Stats & Case Summaries – Fourth Department Decisions Released on November 21, 2014
Criminal Case Summaries:
- People v Dukes (KA 12-01621) – 4AD modifies D’s conviction by reversing those parts convicting him of criminal sexual act in the first degree and rape in the first degree. Those two counts were rendered duplicitous by the evidence at trial. Each count charged D with a single instance of the prohibited conduct during the summer of 2010. At trial, however, the victim testified that D regularly subjected her to such conduct, and did not provide specific testimony about any single instance. Under the circumstances, it was impossible to determine whether D was convicted for engaging in the conduct for which he was indicted, or whether the jury reached a unanimous verdict. 4AD explains that the remedy in this case is to dismiss the two counts, with leave to the People to re-present them to another grand jury. Dismissal with prejudice is not warranted because it is not possible to determine whether D’s double jeopardy rights would be violated by a second prosecution.

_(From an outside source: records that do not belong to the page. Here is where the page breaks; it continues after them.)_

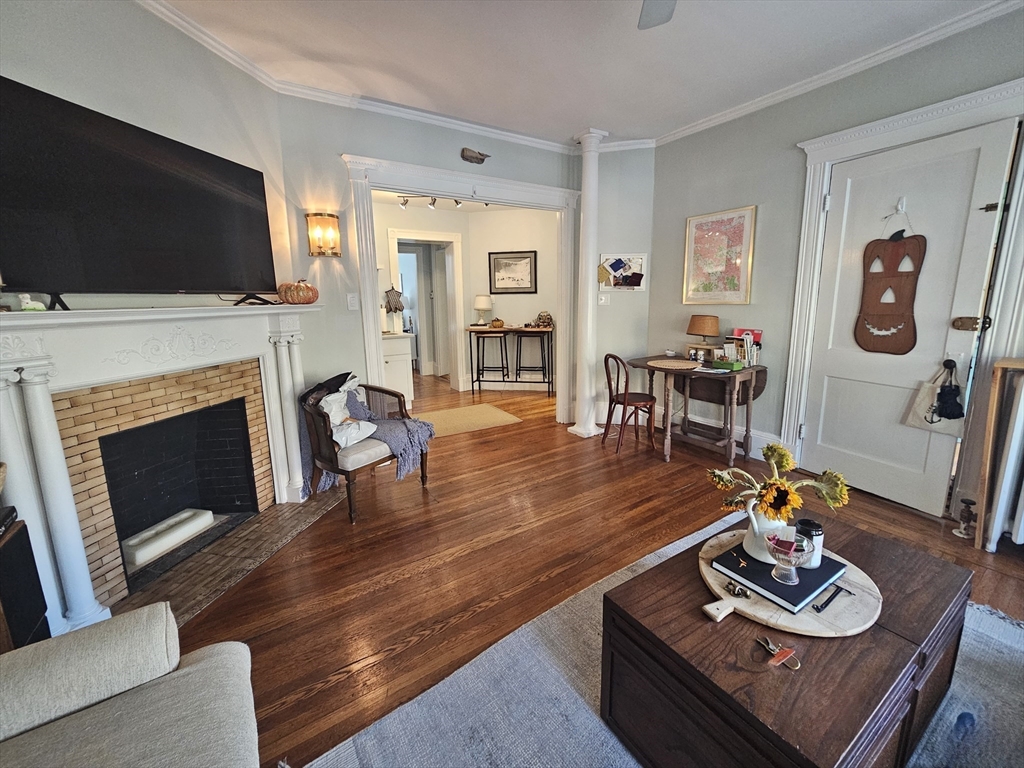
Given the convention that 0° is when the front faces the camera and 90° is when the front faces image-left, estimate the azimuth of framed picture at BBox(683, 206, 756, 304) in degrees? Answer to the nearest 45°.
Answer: approximately 45°

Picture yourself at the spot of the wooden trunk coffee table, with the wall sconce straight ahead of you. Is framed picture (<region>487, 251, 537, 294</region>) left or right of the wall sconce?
right

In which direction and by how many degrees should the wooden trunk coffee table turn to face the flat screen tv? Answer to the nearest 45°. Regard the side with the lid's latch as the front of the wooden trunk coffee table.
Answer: approximately 135° to its right

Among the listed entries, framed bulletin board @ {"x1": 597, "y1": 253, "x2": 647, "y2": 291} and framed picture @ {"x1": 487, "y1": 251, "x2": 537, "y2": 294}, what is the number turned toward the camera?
2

- People v Hymes (KA 10-01590) – 4AD reverses D’s conviction for second-degree burglary because he was denied his right to testify before the grand jury. D and his first attorney were informed at the arraignment on the felony complaint that D could testify before the grand jury the next morning, which was in less than 24 hours. The first attorney was relieved the same day due to a conflict of interest. After the grand jury indicted D the next day, a new attorney was assigned to represent him. That attorney objected to the short notice given to D. The prosecutor offered to allow D to testify before the same grand jury, but refused D’s request to testify before a different grand jury. 4AD finds that D was not given “reasonable time” to consult his attorney and to exercise his right to testify before the grand jury.

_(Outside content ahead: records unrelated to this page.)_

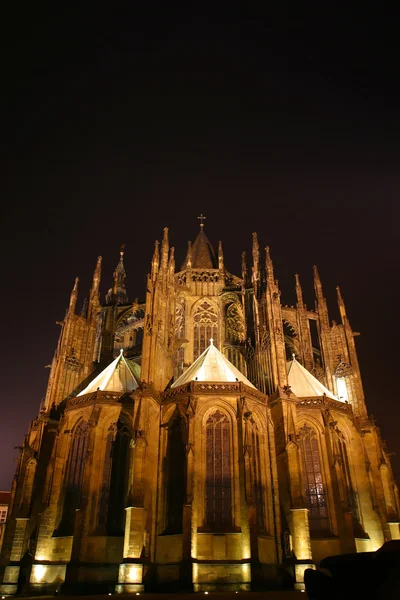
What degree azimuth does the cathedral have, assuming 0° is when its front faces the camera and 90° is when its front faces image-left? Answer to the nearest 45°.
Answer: approximately 180°
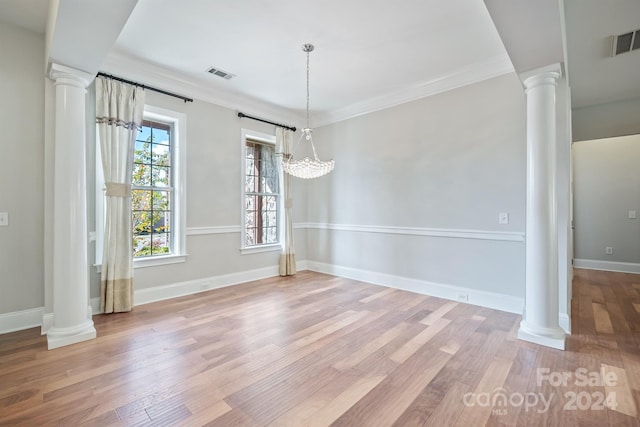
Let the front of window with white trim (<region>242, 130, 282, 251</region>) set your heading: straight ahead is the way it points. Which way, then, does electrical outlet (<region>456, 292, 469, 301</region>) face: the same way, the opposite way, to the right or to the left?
to the right

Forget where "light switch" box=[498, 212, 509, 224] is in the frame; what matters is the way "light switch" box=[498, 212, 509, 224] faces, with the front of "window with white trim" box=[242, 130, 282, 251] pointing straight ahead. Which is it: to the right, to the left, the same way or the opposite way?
to the right

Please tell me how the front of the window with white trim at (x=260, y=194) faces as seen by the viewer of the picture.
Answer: facing the viewer and to the right of the viewer

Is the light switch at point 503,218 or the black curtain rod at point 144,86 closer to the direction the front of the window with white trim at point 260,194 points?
the light switch

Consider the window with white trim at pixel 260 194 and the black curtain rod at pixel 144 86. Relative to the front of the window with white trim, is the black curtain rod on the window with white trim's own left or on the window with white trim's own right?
on the window with white trim's own right

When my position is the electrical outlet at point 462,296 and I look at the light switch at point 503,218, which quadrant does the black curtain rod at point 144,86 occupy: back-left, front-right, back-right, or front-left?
back-right

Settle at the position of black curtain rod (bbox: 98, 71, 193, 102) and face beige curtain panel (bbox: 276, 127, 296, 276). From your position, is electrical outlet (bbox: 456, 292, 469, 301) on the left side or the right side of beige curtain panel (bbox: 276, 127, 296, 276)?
right

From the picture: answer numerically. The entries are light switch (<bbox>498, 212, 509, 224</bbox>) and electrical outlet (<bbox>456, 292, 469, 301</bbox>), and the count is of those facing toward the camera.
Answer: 2

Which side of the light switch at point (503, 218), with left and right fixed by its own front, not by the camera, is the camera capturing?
front

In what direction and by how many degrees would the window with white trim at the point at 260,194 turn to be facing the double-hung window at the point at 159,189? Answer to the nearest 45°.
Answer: approximately 90° to its right

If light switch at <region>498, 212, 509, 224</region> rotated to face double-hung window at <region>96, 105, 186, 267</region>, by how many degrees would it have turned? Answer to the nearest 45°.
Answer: approximately 45° to its right

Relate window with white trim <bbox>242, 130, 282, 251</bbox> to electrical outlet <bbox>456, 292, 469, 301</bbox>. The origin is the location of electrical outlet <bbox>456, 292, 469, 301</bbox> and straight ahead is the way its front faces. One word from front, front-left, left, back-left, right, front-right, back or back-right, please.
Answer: right

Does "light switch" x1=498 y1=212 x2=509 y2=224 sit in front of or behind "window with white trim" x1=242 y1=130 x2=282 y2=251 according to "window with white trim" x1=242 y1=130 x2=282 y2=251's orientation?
in front

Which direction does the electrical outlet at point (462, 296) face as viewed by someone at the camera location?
facing the viewer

- People v Parson (KA 13-00656) – In a 4 to 1 decision, 4AD rejects, among other things, D’s argument that he was deprived of effective assistance of counsel at his suppression hearing. D was stopped by a police officer, who testified that he observed that the windshield of D’s car had a crack in it, and that there was an object hanging from the rearview mirror. The officer searched the car after he smelled burnt marijuana, and found a gun. The lower court denied the motion to suppress. The majority and dissent agree that D’s contention regarding counsel’s failure to cross-examine the officer regarding an inventory-search form could not be reviewed on appeal because the form was not included in the record on appeal. The dissent nevertheless notes that the form shows there was no damage to the windshield. The majority concludes that defense counsel was effective during the suppression hearing. The dissent, however, argues that counsel failed to cross-examine the officer regarding lighting conditions, D’s proximity to streetlights, and weather conditions. Counsel’s failure to do so “was tantamount to a failure to supply County Court with a rationale to grant suppression”.

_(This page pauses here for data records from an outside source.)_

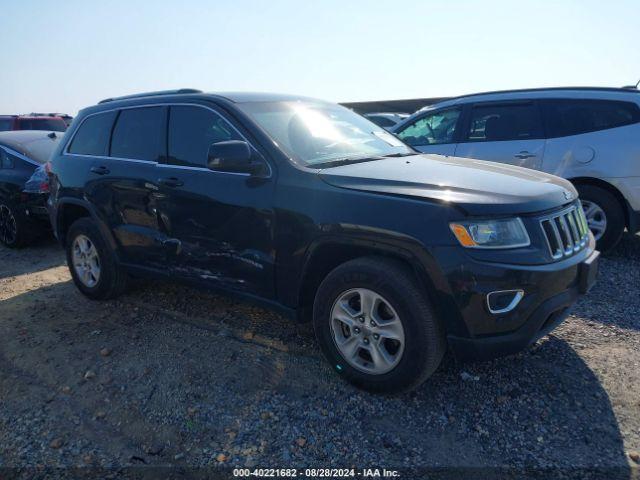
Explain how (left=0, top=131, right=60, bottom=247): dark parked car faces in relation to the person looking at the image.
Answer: facing away from the viewer and to the left of the viewer

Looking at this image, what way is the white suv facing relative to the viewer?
to the viewer's left

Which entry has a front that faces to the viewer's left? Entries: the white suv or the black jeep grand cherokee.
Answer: the white suv

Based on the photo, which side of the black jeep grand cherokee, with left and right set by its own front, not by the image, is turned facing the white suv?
left

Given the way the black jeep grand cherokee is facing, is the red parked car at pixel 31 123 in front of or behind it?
behind

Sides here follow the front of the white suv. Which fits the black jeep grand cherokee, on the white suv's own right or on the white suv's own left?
on the white suv's own left

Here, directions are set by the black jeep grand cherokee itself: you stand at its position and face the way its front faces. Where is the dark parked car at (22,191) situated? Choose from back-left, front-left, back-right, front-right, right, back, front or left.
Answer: back

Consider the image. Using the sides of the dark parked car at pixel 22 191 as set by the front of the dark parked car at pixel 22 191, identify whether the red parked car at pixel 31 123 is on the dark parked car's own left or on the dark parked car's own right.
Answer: on the dark parked car's own right

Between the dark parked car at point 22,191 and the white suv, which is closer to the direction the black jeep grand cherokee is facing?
the white suv
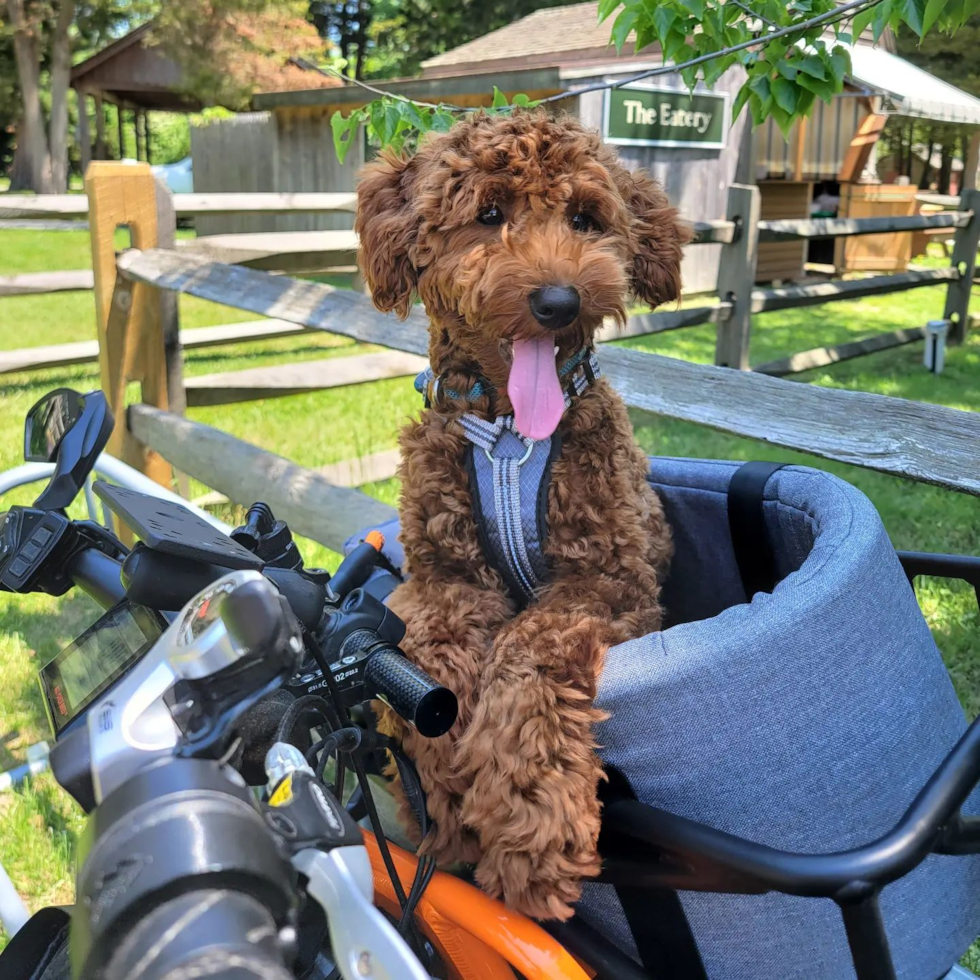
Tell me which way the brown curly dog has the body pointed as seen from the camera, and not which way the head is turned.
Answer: toward the camera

Family Law Case Summaries:
- Matter of Baxter v Borden (CAF 13-01381) – In this custody/visitation matter, 4AD finds that the Family Court properly granted the father’s relocation petition. The father relocated with the children before seeking permission to do so, which 4AD notes is not to be encouraged. Still, the unilateral removal of children from the jurisdiction is just one factor among many, and “an award of custody must be based on the best interests of the children and not a desire to punish a recalcitrant parent”. 4AD concludes that based on all the relevant factors, the father established by a preponderance of the evidence that relocation was in the children’s best interests.
- Matter of Joseph E.K. (CAF 13-13-01888) – In this termination of parental rights matter, the mother appealed from two separate orders, which terminated her parental rights on the grounds of mental illness and permanent neglect. 4AD first finds that the Family Court correctly found that DSS established by clear and convincing evidence that the mother suffered from a mental illness and was unable to provide adequate care for the child. The mother suffered from schizophrenia, which caused her to have delusions and grossly erroneous beliefs. 4AD then explains that the lower court erred in also finding that the mother permanently neglected her children. “The mother ‘could not be found to be mentally ill to a degree warranting termination of [her] parental rights and at the same time be found to have failed to plan for the future of the child although physically and financially able to do so’”.